Laporan Wartawan TribunJatim.com, Samsul Hadi
TRIBUNJATIM.COM, BLITAR - Seorang ibu rumah tangga berinisial AWS (31), warga Kabupaten Blitar, Jawa Timur, harus berurusan dengan polisi setelah diduga terlibat dalam peredaran obat keras berbahaya (Okerbaya).
Dari tangan tersangka, Satnarkoba Polres Blitar menyita ribuan pil dobel L yang diduga siap diedarkan.
AWS ditangkap dalam Operasi Tumpas Semeru 2026 yang digelar Satnarkoba Polres Blitar selama 12 hari, mulai 12 hingga 23 Agustus 2026.
Dalam operasi tersebut, polisi mengungkap 10 kasus peredaran narkoba dan mengamankan 13 tersangka.
"Dari 13 tersangka yang kami tangkap, satu orang perempuan inisial AWS. Kami menyita barang bukti 10.748 butir pil dobel l dari tersangka," kata Kasat Narkoba Polres Blitar AKP Yossy Purwanto saat rilis kasus, Rabu (26/8/2026).
Baca juga: Rute Bus Damri Tulungagung-Pantai Serang Blitar Segera Hadir, Lewati Markas Sabilu Taubah Gus Iqdam
Yossy mengatakan, AWS mengaku kepada penyidik bahwa dirinya baru pertama kali melakukan aksi tersebut.
Meski demikian, polisi masih melakukan pengembangan untuk mengetahui lebih jauh sumber barang dan kemungkinan keterlibatan pihak lain.
Dalam menjalankan aksinya, tersangka menjual pil dobel L dengan harga yang relatif murah. Pil tersebut ditawarkan dengan harga Rp10.000 untuk tiga butir dan Rp50.000 untuk 15 butir.
"Kami masih mengembangkan kasusnya. Tersangka mengaku baru pertama kali," ujarnya.
Penyidik masih mendalami keterangan tersangka, termasuk jaringan pemasok maupun kemungkinan peredaran obat keras berbahaya tersebut di wilayah Kabupaten Blitar.
Kapolres Blitar AKBP Ardhy Zul Hasbih Nasution mengatakan, Operasi Tumpas Semeru 2026 menghasilkan pengungkapan 10 kasus narkoba dengan total 13 tersangka.
Dari 10 kasus tersebut, dua di antaranya merupakan target operasi (TO). Seluruh target operasi berhasil diungkap atau mencapai 100 persen.
Dua kasus TO tersebut terdiri dari satu kasus peredaran sabu dengan barang bukti 3,44 gram dan satu kasus peredaran pil dobel L dengan barang bukti 10.748 butir.

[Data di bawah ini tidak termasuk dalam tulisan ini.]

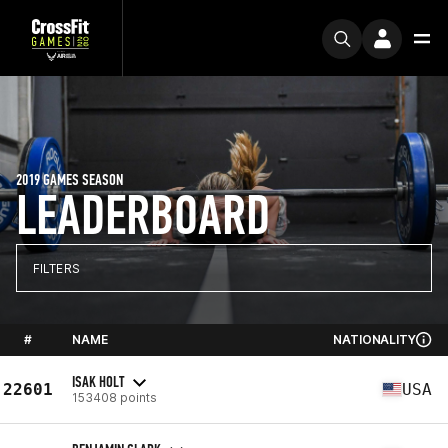
2019 GAMES SEASON
LEADERBOARD
FILTERS
#
NAME
NATIONALITY
ISAK HOLT
22601
USA
153408 points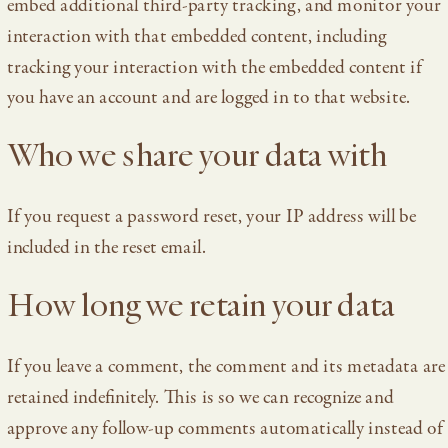
embed additional third-party tracking, and monitor your
interaction with that embedded content, including
tracking your interaction with the embedded content if
you have an account and are logged in to that website.
Who we share your data with
If you request a password reset, your IP address will be
included in the reset email.
How long we retain your data
If you leave a comment, the comment and its metadata are
retained indefinitely. This is so we can recognize and
approve any follow-up comments automatically instead of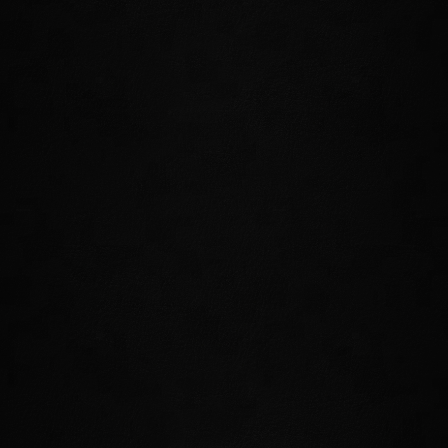
needs heroes to travel to this frigid
rock and investigate a deadly storm of
supernatural power that emanates
from it.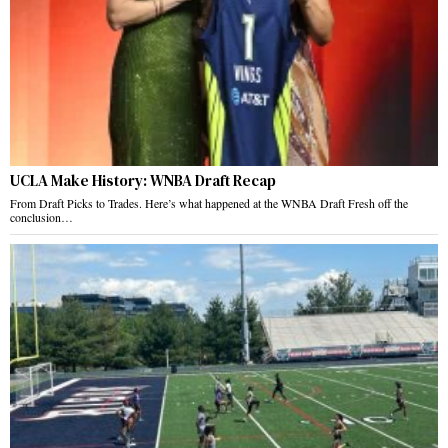
UCLA Make History: WNBA Draft Recap
From Draft Picks to Trades. Here’s what happened at the WNBA Draft Fresh off the
conclusion…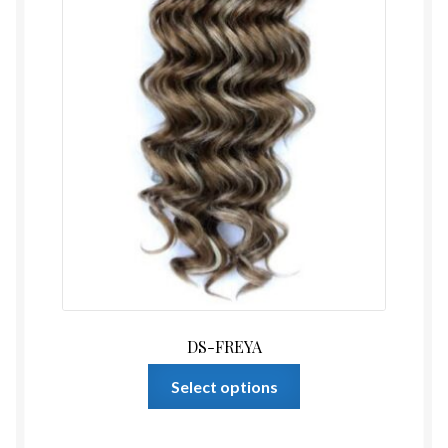
product
page
DS-FREYA
This
Select options
product
has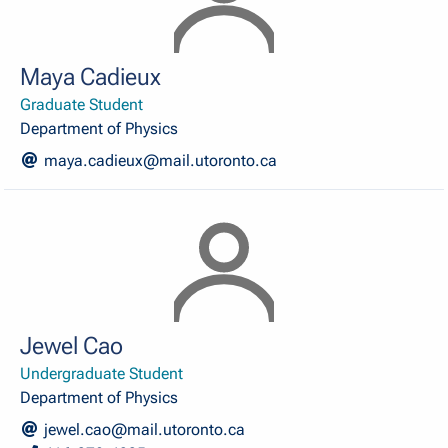
Maya Cadieux
Graduate Student
Department of Physics
maya.cadieux@mail.utoronto.ca
Jewel Cao
Undergraduate Student
Department of Physics
jewel.cao@mail.utoronto.ca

Sementara itu, delapan kasus lainnya merupakan kasus non-TO yang terdiri dari dua kasus peredaran sabu dan enam kasus peredaran pil dobel L.
"Secara keseluruhan, barang bukti yang kami sita dalam pengungkapan Operasi Tumpas, yaitu, 5,81 gram sabu, 13.825 butir pil dobel l, dan 372 botol minuman keras berbagai merek," katanya.
Pengungkapan sejumlah kasus tersebut menjadi bagian dari upaya Polres Blitar dalam menekan peredaran narkoba dan obat-obatan terlarang di wilayah hukumnya.
Ardhy mengatakan, pemberantasan peredaran gelap narkoba dan obat-obatan terlarang merupakan bentuk komitmen kepolisian dalam menjaga keamanan serta ketertiban masyarakat.
Menurutnya, upaya penindakan akan terus dilakukan untuk mencegah peredaran barang terlarang yang berpotensi mengganggu keamanan dan ketertiban masyarakat.
"Semoga upaya ini dapat menciptakan situasi kamtibmas yang aman dan kondusif di wilayah hukum Polres Blitar," ujarnya.